Les mesures déjà prises par le gouvernement ou annoncées par Macron entre les deux tours de la présidentielle ne sont que des rustines temporaires ou des aumônes comme la hausse du SMIC (d’ailleurs prévue par la loi) ou celle du point d’indice de la fonction publique.
« Le climat social risque de devenir insurrectionnel »
Outre le contrôle des prix, la question essentielle est celle d’augmentations réelles des salaires, des retraites et des allocations.

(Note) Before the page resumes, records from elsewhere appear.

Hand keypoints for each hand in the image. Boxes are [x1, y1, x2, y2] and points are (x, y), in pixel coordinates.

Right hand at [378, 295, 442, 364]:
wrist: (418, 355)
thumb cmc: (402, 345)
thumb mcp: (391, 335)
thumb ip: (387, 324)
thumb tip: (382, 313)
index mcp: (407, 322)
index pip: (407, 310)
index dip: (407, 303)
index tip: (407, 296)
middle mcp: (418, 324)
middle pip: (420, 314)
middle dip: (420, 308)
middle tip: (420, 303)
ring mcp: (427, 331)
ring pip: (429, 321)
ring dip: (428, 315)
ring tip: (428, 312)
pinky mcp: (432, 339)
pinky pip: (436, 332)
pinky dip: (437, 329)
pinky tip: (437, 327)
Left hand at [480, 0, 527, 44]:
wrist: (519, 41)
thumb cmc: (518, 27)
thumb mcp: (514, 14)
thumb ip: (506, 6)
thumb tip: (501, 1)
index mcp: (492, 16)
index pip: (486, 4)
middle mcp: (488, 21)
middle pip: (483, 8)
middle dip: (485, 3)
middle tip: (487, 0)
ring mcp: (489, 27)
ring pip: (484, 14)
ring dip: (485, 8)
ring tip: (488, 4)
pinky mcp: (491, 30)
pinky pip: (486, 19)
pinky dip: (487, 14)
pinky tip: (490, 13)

Mais, dans les entreprises, sauf quand il y a des luttes, les patrons font tout pour limiter les augmentations générales. « Les entreprises sont toujours dans une recherche d’individualisation des politiques salariales », note le cabinet de conseils Syndex qui pointe aussi la montée en puissance des éléments accessoires au salaire, des primes, notamment de la prime Macron (qui dépend du bon vouloir des directions).
Certains commentateurs patronaux s’inquiètent, à l’instar du chroniqueur des Echos, Jean-Marc Vittori, qui écrit : « Avec des hausses de prix dépassant 5 % pour la première fois depuis des décennies, les revendications salariales qui se font déjà entendre ici et là vont prendre une tout autre ampleur. Des grèves risquent d’éclater dès l’automne […]. Le vote d’une loi augmentant l’âge de la retraite aurait le même effet. Le climat social risque alors de devenir insurrectionnel. » Laissons les journalistes rêvasser mais une chose est certaine : quel que soit les résultats des législatives, il va falloir des journées de grève et des kilomètres de manifestations pour que « ceux d’en bas » arrêtent de payer les soubresauts du capitalisme.